Exercise aim:
Please set down only the lines between the line containing "如何挑选到质美价优的软文发布网站,有什么诀窍呢？" and the end of the records, inclusive, exactly as they stand.
======
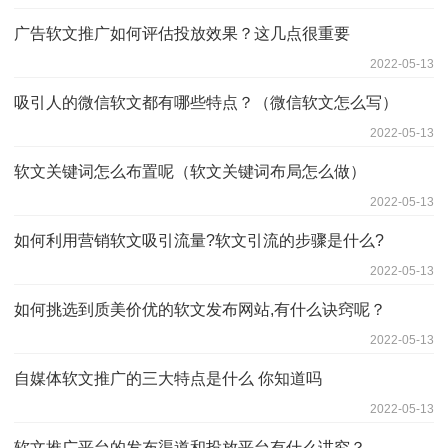
广告软文推广如何评估投放效果？这几点很重要
2022-05-13
吸引人的微信软文都有哪些特点？（微信软文怎么写）
2022-05-13
软文关键词怎么布置呢（软文关键词布局怎么做）
2022-05-13
如何利用营销软文吸引流量?软文引流的步骤是什么?
2022-05-13
如何挑选到质美价优的软文发布网站,有什么诀窍呢？
2022-05-13
自媒体软文推广的三大特点是什么 你知道吗
2022-05-13
软文推广平台的发布渠道和投放平台有什么讲究？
======
Response to this task:
如何挑选到质美价优的软文发布网站,有什么诀窍呢？
2022-05-13
自媒体软文推广的三大特点是什么 你知道吗
2022-05-13
软文推广平台的发布渠道和投放平台有什么讲究？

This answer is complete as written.